**Instructions to follow:** What you return should be the complete data below, word for word, with no pictures in it.

(Collected data entries)
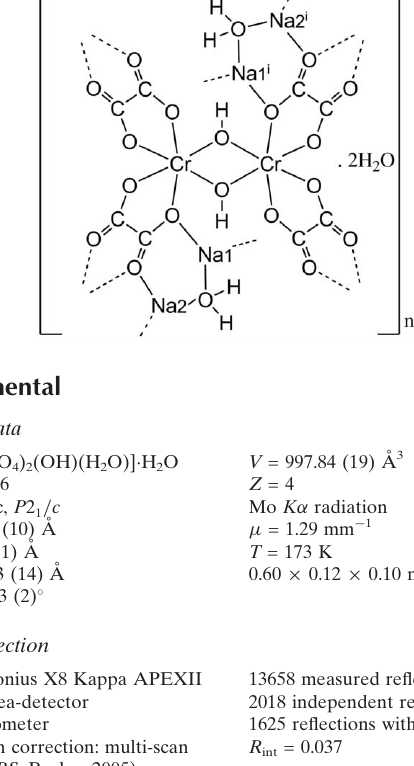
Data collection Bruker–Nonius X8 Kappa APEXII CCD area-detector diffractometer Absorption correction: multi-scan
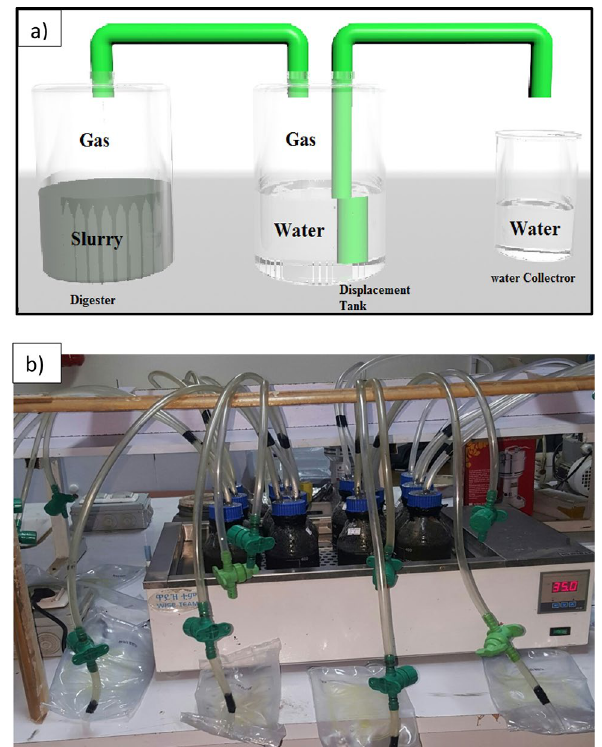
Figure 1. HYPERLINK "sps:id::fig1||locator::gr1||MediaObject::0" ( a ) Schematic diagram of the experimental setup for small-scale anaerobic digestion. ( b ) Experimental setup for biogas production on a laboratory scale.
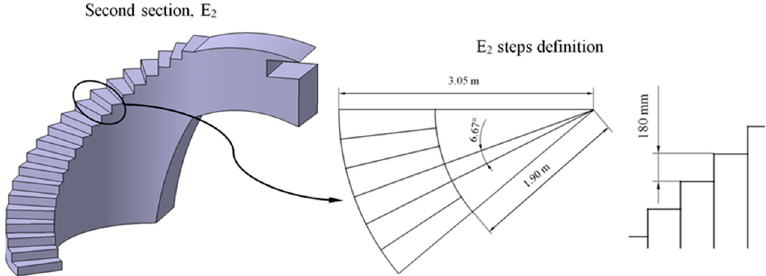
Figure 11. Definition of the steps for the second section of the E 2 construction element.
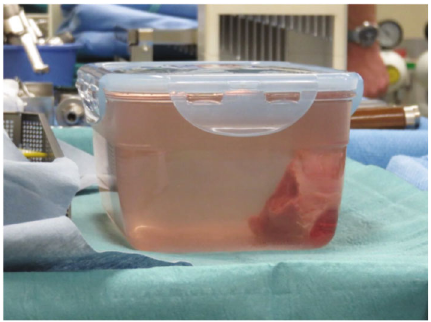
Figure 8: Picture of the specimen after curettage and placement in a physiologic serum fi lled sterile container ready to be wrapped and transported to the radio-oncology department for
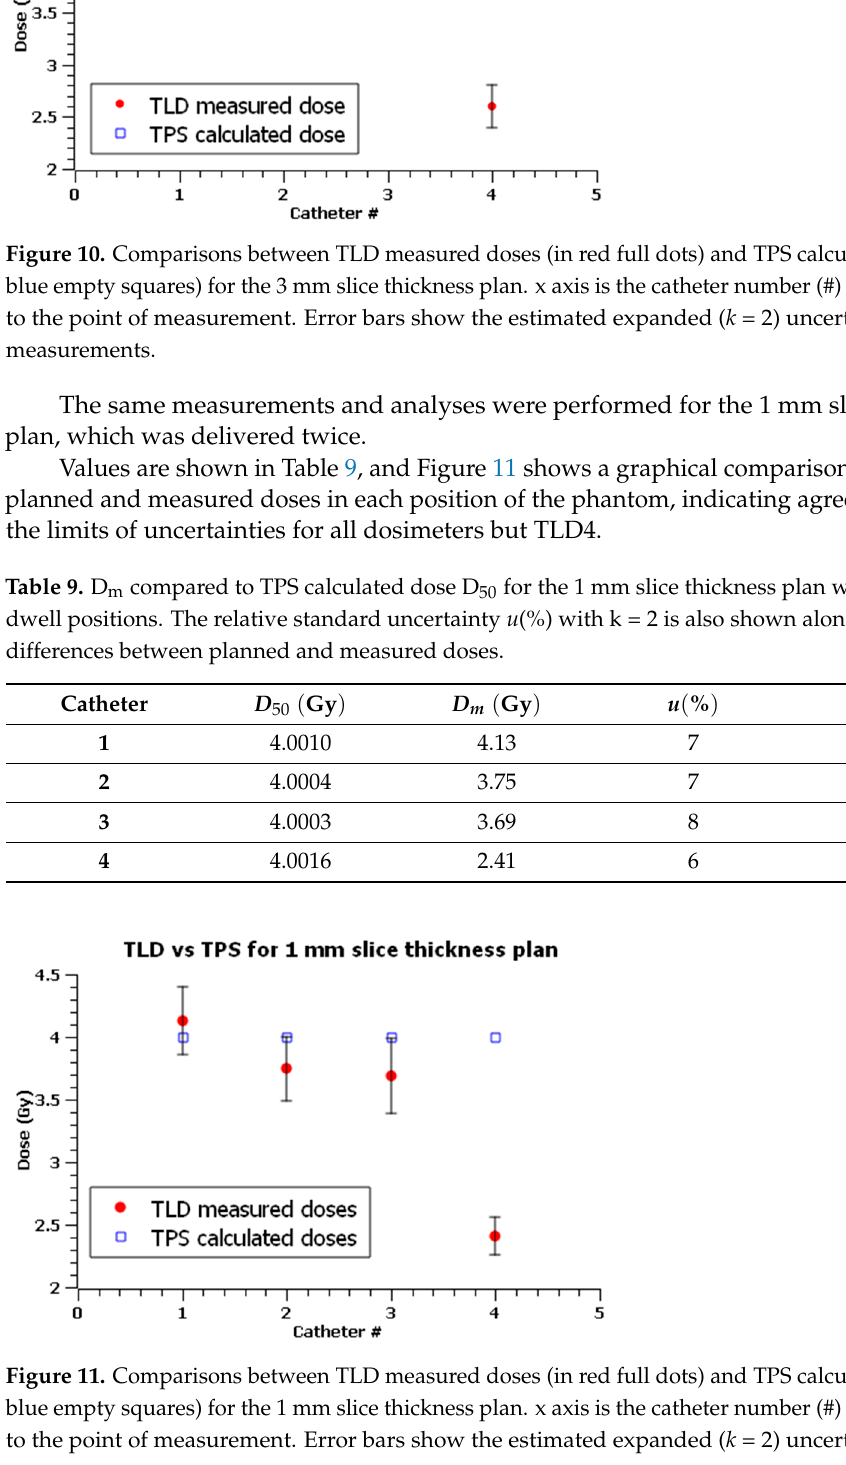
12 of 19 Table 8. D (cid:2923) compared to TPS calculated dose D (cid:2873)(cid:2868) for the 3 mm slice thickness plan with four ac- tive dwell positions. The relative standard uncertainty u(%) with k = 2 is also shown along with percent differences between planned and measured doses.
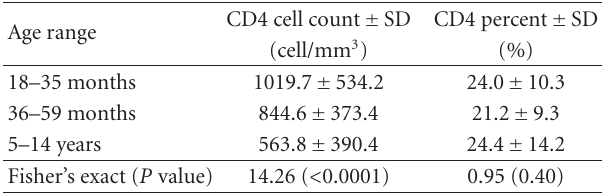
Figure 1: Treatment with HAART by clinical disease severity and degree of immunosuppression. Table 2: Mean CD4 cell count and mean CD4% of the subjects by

**Task output:**
Data collection Bruker–Nonius X8 Kappa APEXII CCD area-detector diffractometer Absorption correction: multi-scan
Figure 1. HYPERLINK "sps:id::fig1||locator::gr1||MediaObject::0" ( a ) Schematic diagram of the experimental setup for small-scale anaerobic digestion. ( b ) Experimental setup for biogas production on a laboratory scale.
Figure 11. Definition of the steps for the second section of the E 2 construction element.
Figure 8: Picture of the specimen after curettage and placement in a physiologic serum fi lled sterile container ready to be wrapped and transported to the radio-oncology department for
12 of 19 Table 8. D (cid:2923) compared to TPS calculated dose D (cid:2873)(cid:2868) for the 3 mm slice thickness plan with four ac- tive dwell positions. The relative standard uncertainty u(%) with k = 2 is also shown along with percent differences between planned and measured doses.
Figure 1: Treatment with HAART by clinical disease severity and degree of immunosuppression. Table 2: Mean CD4 cell count and mean CD4% of the subjects by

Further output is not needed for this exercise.